Your credit score plays an important role in your mortgage qualification. Lenders look to your score to determine how responsible you are with credit and your money. The better your credit score, the more appealing you look to lenders as a worthwhile investment, leading them to offer you better interest rates and options.
What Credit Score Do Lenders Look For?
Most lenders are looking for a score of 620 or higher. At 620, they may consider you qualified but offer you a higher interest rate and less flexible options. This is usually the minimum score they will consider qualified, although depending on your situation and the type of lender you’re applying to, they may consider slightly below 620.
Ideally, the higher the score the better. Utilize your credit responsibly by paying your bills on time, and more than the minimum amounts due wherever possible. Try to keep your balances on credit cards and lines of credit below 20% utilization to show you don’t max out your credit cards but do use your credit.
How Does My Credit Score Affect My Ability To Buy?
Your credit score is a complex algorithm calculated to demonstrate your general behavior with credit and money. It reflects how reliable you are with payments, management of debt, and utilization of available credit.
If your score is closer to the minimum qualifying number of 620, this could mean a few things:
- You have a large amount of debt compared to your income
- You’ve maybe missed some or been late with payments along the way
- Your balance owing is close to your credit limits.
Lenders will look at these items as a risk. They may still qualify you for a mortgage, but it’ll likely be at a higher interest rate as you would be considered more of a risk to default. They may also limit the options offered to you for types of loans, which means less choice in finding a mortgage product suited to you.
If your credit score is higher – 800, for example – then your credit history is strong. You keep your outstanding balances low against your available credit. Your utilization may also be a lot lower, but it is active.
Lenders will look at borrowers with a higher score as a worthwhile investment. They could offer more competitive interest rates and terms, meaning your mortgage payment will be lower and you’ll pay down your principal balance faster.
Qualifying For A Construction Loan
If you are applying for a construction loan – a temporary loan that pays for the construction of your home while it’s being built – your credit score can affect the type of loan you qualify for. There are two types of construction loans available for a newly built home:
Construction-to-Permanent
This loan is temporary during construction and converts into a permanent mortgage when the building is complete. In this case, your interest rates are locked in from the beginning. You’ll know exactly how much your payments are from the start, and you won’t have to requalify for a mortgage when you’re ready to move into your new home.
Construction Only
This type of loan must be paid off when the building is complete. This could be an option if you have a higher credit score and strong credit history, as you’ll have to qualify more than once to buy your home.

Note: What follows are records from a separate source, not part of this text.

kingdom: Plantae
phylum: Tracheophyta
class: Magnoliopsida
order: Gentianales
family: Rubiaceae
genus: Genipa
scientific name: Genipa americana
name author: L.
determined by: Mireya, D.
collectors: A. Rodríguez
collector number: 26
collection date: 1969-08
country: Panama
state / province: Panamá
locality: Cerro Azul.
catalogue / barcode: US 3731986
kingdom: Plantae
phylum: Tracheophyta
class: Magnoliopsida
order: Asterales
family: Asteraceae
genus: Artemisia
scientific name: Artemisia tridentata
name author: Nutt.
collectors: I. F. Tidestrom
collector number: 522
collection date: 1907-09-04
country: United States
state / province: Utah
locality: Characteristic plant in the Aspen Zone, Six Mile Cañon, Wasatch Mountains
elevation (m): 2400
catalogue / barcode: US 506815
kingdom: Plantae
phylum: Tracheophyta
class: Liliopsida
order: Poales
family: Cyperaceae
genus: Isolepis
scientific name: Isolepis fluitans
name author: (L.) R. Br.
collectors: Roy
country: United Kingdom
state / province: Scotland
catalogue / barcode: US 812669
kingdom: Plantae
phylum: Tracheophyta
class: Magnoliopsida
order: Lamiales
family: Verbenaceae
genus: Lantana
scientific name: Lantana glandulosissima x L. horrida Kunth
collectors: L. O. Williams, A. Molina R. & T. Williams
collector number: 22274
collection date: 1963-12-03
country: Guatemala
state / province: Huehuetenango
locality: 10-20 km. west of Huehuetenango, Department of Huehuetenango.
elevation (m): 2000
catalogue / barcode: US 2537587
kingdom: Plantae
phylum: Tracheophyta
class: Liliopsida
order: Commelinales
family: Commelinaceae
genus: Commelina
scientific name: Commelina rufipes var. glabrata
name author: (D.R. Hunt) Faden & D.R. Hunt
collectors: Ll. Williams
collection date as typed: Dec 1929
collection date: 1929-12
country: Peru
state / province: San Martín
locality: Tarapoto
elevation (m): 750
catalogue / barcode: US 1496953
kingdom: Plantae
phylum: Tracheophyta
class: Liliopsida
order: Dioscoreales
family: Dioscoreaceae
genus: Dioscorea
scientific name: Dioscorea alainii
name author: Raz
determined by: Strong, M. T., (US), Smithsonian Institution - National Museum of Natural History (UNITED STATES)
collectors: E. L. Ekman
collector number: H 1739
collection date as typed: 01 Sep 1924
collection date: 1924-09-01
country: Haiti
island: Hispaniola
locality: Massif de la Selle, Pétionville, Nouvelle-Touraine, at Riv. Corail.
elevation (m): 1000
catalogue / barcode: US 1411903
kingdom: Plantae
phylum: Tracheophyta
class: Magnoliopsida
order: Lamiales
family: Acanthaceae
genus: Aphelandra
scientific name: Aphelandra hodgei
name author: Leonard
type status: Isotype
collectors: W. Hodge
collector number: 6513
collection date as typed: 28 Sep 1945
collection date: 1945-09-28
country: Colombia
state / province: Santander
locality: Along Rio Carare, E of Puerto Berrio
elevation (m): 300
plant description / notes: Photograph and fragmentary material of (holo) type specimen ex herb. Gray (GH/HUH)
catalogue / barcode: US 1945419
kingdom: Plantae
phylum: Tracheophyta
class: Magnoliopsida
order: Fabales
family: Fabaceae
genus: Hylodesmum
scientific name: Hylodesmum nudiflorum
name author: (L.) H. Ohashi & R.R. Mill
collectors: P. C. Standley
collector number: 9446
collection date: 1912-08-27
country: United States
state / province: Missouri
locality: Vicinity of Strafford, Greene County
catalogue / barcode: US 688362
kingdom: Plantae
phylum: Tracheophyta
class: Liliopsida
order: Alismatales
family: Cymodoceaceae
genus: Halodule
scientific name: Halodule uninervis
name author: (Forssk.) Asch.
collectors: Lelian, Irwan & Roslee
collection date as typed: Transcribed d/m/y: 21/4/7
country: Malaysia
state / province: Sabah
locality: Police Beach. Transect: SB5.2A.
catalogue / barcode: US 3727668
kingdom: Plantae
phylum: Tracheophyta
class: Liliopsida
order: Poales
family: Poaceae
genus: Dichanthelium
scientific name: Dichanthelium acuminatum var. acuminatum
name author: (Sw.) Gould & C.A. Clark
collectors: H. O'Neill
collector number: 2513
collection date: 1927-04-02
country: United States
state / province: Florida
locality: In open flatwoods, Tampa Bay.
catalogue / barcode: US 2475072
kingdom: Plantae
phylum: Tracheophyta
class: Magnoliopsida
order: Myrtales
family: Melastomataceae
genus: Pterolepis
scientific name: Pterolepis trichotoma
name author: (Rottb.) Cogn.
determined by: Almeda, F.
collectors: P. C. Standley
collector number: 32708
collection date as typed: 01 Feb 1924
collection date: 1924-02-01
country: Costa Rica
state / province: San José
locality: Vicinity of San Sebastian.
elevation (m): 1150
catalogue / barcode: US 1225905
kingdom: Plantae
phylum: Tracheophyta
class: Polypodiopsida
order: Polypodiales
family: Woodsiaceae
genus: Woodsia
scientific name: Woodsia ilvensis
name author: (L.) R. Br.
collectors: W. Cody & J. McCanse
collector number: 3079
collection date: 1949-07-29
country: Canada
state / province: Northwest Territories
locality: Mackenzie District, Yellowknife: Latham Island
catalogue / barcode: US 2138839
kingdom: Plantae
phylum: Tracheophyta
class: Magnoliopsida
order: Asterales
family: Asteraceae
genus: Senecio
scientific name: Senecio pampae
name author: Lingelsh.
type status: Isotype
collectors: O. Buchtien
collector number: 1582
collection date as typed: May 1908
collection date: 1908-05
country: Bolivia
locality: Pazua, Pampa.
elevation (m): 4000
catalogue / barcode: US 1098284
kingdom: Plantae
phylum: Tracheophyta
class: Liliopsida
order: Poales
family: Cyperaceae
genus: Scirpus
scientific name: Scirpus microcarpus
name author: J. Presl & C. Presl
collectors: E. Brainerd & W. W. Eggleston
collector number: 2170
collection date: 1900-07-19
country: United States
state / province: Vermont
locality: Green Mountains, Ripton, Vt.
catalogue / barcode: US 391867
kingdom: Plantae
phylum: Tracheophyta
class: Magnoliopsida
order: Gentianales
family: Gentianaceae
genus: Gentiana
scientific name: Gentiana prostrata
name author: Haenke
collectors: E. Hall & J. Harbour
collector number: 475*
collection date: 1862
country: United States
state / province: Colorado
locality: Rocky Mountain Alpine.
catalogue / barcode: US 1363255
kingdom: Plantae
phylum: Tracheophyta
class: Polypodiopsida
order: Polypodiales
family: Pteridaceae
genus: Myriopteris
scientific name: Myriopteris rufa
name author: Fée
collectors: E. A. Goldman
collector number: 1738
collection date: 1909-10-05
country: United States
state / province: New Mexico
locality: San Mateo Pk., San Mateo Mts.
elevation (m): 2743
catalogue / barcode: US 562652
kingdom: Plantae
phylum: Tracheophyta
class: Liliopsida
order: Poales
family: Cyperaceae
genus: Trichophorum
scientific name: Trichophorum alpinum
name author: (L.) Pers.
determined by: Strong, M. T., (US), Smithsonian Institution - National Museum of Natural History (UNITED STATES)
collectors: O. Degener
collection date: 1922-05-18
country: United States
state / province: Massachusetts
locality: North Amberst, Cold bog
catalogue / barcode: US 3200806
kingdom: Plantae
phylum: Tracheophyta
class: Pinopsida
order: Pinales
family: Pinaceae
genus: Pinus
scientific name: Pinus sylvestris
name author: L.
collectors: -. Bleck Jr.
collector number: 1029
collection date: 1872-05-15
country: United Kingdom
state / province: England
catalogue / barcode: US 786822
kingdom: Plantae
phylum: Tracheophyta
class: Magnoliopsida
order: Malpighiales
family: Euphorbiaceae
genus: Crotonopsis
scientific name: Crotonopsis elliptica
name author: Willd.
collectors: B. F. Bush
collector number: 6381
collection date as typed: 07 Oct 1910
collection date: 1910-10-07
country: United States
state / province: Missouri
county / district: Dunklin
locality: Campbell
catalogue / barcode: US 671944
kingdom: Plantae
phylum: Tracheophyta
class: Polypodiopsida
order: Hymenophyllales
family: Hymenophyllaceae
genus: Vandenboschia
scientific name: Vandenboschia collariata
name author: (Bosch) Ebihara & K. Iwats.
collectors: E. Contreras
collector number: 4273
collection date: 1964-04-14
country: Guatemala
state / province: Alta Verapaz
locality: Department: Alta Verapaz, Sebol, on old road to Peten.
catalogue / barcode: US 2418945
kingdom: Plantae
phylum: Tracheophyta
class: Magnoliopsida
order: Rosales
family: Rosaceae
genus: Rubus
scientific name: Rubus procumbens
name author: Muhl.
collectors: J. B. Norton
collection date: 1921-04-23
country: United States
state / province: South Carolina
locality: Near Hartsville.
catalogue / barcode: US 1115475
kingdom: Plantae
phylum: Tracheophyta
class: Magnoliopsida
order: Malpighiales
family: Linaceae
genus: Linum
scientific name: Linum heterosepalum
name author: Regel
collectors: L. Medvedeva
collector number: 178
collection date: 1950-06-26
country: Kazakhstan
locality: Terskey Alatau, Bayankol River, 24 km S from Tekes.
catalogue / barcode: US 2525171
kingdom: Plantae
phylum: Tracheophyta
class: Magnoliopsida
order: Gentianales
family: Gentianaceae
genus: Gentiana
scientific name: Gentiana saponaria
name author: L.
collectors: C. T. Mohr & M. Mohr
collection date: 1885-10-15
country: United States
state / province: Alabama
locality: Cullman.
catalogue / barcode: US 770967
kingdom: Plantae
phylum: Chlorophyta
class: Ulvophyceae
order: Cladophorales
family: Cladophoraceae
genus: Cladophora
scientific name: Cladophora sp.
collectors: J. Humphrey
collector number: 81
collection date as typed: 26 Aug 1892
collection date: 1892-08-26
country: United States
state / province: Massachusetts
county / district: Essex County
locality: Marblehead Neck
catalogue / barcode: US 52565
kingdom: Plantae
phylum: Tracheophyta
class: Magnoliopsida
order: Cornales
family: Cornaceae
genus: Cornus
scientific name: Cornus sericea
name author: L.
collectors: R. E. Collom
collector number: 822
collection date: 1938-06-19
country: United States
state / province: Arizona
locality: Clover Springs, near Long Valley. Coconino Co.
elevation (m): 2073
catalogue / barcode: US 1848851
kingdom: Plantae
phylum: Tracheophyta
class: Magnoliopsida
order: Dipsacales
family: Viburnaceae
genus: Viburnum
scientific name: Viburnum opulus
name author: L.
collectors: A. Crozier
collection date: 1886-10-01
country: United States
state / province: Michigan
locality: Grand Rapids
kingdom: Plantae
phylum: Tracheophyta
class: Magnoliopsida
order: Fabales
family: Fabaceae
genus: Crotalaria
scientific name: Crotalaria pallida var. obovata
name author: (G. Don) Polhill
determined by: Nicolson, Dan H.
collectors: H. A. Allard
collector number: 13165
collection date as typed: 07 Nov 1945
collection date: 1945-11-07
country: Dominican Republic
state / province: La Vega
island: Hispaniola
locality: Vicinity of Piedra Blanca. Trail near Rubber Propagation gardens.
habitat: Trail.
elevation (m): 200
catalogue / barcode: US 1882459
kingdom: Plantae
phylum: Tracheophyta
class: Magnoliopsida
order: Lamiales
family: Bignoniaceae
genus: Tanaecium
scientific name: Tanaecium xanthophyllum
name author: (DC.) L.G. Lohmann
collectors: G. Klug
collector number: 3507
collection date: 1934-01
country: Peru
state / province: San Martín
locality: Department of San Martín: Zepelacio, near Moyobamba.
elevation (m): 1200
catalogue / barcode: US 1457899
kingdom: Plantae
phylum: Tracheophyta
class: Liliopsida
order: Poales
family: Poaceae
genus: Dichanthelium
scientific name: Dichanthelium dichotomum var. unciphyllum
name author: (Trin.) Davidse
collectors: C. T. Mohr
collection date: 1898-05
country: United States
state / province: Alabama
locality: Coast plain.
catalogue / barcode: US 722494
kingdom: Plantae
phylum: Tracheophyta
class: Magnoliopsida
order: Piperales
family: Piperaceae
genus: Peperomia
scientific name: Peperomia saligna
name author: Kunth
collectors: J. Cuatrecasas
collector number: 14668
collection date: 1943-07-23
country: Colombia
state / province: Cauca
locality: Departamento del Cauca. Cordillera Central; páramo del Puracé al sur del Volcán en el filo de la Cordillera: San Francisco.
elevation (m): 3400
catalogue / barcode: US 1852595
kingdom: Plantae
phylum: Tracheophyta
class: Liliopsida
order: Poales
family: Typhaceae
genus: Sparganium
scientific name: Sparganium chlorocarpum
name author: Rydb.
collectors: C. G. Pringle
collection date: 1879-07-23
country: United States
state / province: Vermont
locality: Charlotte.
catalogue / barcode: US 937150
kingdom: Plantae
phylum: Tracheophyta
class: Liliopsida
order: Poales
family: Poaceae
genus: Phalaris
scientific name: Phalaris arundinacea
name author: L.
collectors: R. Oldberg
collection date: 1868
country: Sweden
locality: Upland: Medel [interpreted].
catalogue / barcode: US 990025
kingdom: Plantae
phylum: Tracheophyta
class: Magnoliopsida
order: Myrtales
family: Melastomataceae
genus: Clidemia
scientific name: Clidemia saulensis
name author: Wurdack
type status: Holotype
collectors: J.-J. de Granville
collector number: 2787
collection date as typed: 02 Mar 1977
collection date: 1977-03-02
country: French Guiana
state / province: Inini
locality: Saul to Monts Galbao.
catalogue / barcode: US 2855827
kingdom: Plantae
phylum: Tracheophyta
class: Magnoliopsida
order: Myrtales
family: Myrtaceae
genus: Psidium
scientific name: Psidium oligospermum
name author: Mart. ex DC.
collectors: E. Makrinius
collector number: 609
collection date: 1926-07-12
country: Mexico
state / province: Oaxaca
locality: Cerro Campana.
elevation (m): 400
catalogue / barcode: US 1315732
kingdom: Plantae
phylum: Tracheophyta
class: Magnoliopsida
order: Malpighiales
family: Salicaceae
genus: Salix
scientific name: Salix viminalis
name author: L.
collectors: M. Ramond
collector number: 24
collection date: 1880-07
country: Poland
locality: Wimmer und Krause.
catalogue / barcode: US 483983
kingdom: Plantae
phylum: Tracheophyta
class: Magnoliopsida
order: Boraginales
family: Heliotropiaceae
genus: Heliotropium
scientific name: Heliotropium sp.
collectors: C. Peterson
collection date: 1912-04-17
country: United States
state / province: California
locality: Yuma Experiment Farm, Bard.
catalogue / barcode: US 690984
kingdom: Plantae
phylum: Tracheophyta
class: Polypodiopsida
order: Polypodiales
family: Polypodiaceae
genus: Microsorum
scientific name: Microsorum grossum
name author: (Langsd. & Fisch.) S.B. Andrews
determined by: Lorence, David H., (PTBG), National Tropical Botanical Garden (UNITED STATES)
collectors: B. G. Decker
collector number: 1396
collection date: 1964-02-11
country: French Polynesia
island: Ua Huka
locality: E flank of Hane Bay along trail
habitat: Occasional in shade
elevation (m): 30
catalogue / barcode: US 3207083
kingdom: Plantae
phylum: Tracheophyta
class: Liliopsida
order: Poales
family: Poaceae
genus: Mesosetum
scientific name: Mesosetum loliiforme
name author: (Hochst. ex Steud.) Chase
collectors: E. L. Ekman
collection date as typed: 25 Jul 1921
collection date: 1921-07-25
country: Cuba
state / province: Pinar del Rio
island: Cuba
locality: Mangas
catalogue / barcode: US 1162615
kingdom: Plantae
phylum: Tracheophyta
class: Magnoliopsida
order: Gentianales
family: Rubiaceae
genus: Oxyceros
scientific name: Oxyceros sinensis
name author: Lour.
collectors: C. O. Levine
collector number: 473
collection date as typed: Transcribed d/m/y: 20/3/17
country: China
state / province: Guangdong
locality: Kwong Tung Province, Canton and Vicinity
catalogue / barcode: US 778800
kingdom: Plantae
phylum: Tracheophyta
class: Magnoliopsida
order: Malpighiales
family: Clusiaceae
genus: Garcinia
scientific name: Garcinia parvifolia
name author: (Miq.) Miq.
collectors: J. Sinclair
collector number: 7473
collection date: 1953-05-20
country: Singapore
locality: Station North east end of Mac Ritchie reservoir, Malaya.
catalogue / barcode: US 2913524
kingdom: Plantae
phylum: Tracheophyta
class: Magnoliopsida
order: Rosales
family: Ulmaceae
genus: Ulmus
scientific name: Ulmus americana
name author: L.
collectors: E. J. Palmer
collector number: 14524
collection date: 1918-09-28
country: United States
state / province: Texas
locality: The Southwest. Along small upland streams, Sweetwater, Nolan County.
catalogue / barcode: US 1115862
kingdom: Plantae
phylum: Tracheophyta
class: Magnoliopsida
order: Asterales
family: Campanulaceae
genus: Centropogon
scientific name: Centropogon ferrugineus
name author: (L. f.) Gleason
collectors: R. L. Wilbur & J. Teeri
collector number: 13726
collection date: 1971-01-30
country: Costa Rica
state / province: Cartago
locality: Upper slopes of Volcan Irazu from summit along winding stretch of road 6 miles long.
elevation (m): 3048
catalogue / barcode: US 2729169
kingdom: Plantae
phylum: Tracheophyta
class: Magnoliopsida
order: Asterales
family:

You’ll qualify for this loan at the beginning of construction, and then you need to apply and qualify for a separate mortgage for when you take possession of your new home. This is a great option if you’re looking to shop mortgage products during construction.
By understanding your credit score and knowing how to manage it before you apply for a mortgage, you’ll be in a stronger position to obtain the right mortgage for your needs. Request a credit report from all credit bureaus (Equifax, Experian, and TransUnion) as they can show varying results. Do your best to improve your score before you apply, and you’ll be well on your way to your dream home.